State governments will also need to shift their focus from only managing

the public sector to strongly governing the entire health system so that it

delivers the maximum benefit to the people in their respective states.

They would need to use the instruments of regulation and

incentivisation, as well as complement the actions of the existing

providers to ensure that there is full and equitable access to health care

services across their entire state. For the public sector specifically, there

is also a real concern that it may not be performing as efficiently and in

as responsive a way as it could do, even with the limited resources at its

disposal. It is also possible that for this reason in several states such as

Kerala, Himachal Pradesh, Goa, and the those in the Northeastern

Region, despite some very high government expenditures on health care,

universal health care remains a distant dream. Most countries with high

quality health systems have discovered that merely exhorting and

providing training to their staff will not energize the public sector.

Instead, there will have to a complete shift in the way health departments

are paid – from an automatic annual budget basis to one that is directly

linked to outputs and outcomes. Countries such as Thailand, Turkey, and

Vietnam have successfully implemented these payment approaches.

 

It is also unfortunate that while government funding has remained

between 30 to 50% of total health expenditures, even the share of the

commercial insurance market has remained close to 7% for many years.

Additionally, its current indemnity-insurance approach does not provide

any assurance of availability of health care or of good health outcomes

but risks setting off a serious inflationary spiral as it has done in the US.
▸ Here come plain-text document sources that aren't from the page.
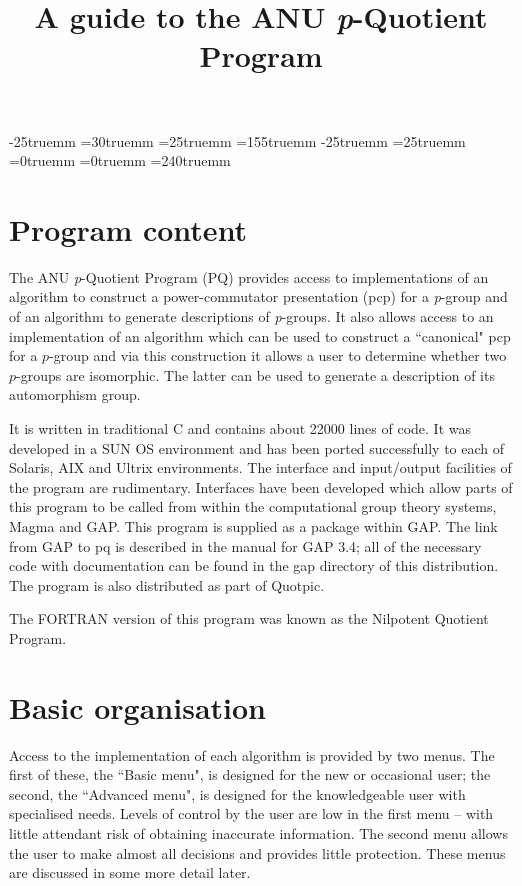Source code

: %
%
\hoffset -25truemm                 
\oddsidemargin=30truemm             %
\evensidemargin=25truemm            %
\textwidth=155truemm                %
\voffset -25truemm                  
\topmargin=25truemm                 %
\headheight=0truemm                 %
\headsep=0truemm                    %
\textheight=240truemm               %
%
\def\pq{the $p$-quotient implementation}

\title{A guide to the ANU {\it p}-Quotient Program}
\author{}
\date{}
\maketitle

\section{Program content}
The ANU {\it p}-Quotient Program (PQ) provides access to implementations 
of an algorithm to construct a power-commutator presentation (pcp) for 
a {\it p}-group and of an algorithm to generate descriptions of 
{\it p}-groups.  It also allows access to an implementation
of an algorithm which can be used to construct a ``canonical" 
pcp for a $p$-group and via this construction it allows a user 
to determine whether two $p$-groups are isomorphic. The latter
can be used to generate a description of its automorphism group.

It is written in traditional C and contains about 22000 lines of code.
It was developed in a SUN OS environment and has been ported successfully
to each of Solaris, AIX and Ultrix environments.  The interface and 
input/output facilities of the program are rudimentary.  Interfaces 
have been developed which allow parts of this program to be called
from within the computational group theory systems, 
{\sc Magma} and {\sf GAP}.  
This program is supplied as a package within {\sf GAP}.
The link from {\sf GAP} to pq is described in the manual
for {\sf GAP} 3.4; all of the necessary 
code with documentation 
can be found in the gap directory of this distribution.
The program is also distributed as part of Quotpic.

The FORTRAN version of this program was known as the 
Nilpotent Quotient Program.
\section{Basic organisation}
Access to the implementation of each algorithm is provided by two menus. 
The first of these, the ``Basic menu", is designed for the new or 
occasional user; the second, the ``Advanced menu", is designed for 
the knowledgeable user with specialised needs.
Levels of control by the user are low in the first menu -- with little
attendant risk of obtaining inaccurate information. The second menu 
allows the user to make almost all decisions and provides little protection.
These menus are discussed in some more detail later. 


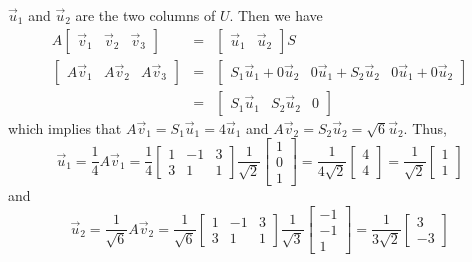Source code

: \documentclass{ximera}
\begin{document}
\begin{example}
\begin{explanation}
$\vec{u}_1$ and $\vec{u}_2$ are the two columns of $U$. Then we have
\begin{eqnarray*}
A\left[\begin{array}{ccc} \vec{v}_1 & \vec{v}_2 & \vec{v}_3 \end{array}\right]
&=& \left[\begin{array}{cc} \vec{u}_1 & \vec{u}_2 \end{array}\right]S\\
\left[\begin{array}{ccc} A\vec{v}_1 & A\vec{v}_2 & A\vec{v}_3 \end{array}\right]
&=& \left[\begin{array}{ccc} S_1\vec{u}_1 + 0\vec{u}_2 &
0\vec{u}_1 + S_2 \vec{u}_2 & 0 \vec{u}_1 + 0\vec{u}_2 \end{array}\right] \\
&=& \left[\begin{array}{ccc} S_1\vec{u}_1 & S_2 \vec{u}_2 &
0 \end{array}\right]
\end{eqnarray*}
which implies that $A\vec{v}_1=S_1\vec{u}_1 = 4\vec{u}_1$ and
$A\vec{v}_2=S_2\vec{u}_2 = \sqrt 6 \vec{u}_2$. Thus,
\[ \vec{u}_1 = \frac{1}{4}A\vec{v}_1
= \frac{1}{4}
\left[\begin{array}{rrr} 1 & -1 & 3 \\ 3 & 1 & 1 \end{array}\right]
\frac{1}{\sqrt{2}}\left[\begin{array}{r} 1\\ 0\\ 1 \end{array}\right]
= \frac{1}{4\sqrt 2}\left[\begin{array}{r} 4\\ 4 \end{array}\right]
= \frac{1}{\sqrt 2}\left[\begin{array}{r} 1\\ 1 \end{array}\right]\]
and
\[ \vec{u}_2 = \frac{1}{\sqrt 6}A\vec{v}_2
= \frac{1}{\sqrt 6}
\left[\begin{array}{rrr} 1 & -1 & 3 \\ 3 & 1 & 1 \end{array}\right]
\frac{1}{\sqrt{3}}\left[\begin{array}{r} -1\\ -1\\ 1 \end{array}\right]
=\frac{1}{3\sqrt 2}\left[\begin{array}{r} 3\\ -3 \end{array}\right]
\]
\end{explanation}
\end{example}
\end{document}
To address these issues in a comprehensive manner several changes will

be needed. As has happened in many countries around the world,

insurers and providers will need to be permitted to either merge or to

enter into mutually exclusive partnerships, allowing them to offer

integrated healthcare plans to their members. In the meanwhile, the

government, instead of launching underfunded tax-financed purchasing

schemes, will need to offer government-designed and operated

contributory health care plans through the national and state health

authorities in order to compensate for both its own unwillingness to fund

health care adequately, and the lack of interest amongst commercial

insurance companies to expand access. It will also need to permit the

insurance regulator to sharply lower the minimum capital requirements

for new insurance companies which, currently, stands at Rs100 crore, a

number that is, shockingly, six times higher than in the European Union,

and is acting as a significant entry barrier.

 

Finally, even as the government begins work on the reform agenda, the

private sector, in its own commercial interests, would need to make an

effort to both expand access and to move competition, even in the

currently dominant out-of-pocket environment, away from a focus on

volumes to one that is based on value. Healthcare providers, both large

and small, would need also to start to see primary care not just as a

skeletal hospital outreach effort with poorly trained and equipped

outreach workers but, as has happened in many parts of the world,

including remote rural Alaska, Costa Rica, and Brazil, a full-service

offering which is able to competently resolve-not-refer most of the

patients that it encounters. They would also need to fully unlock the

power of complementary channels such as pharmacies and schools to

access and serve their patients just as countries such as South Africa,

Indonesia, Peru, and Portugal have done.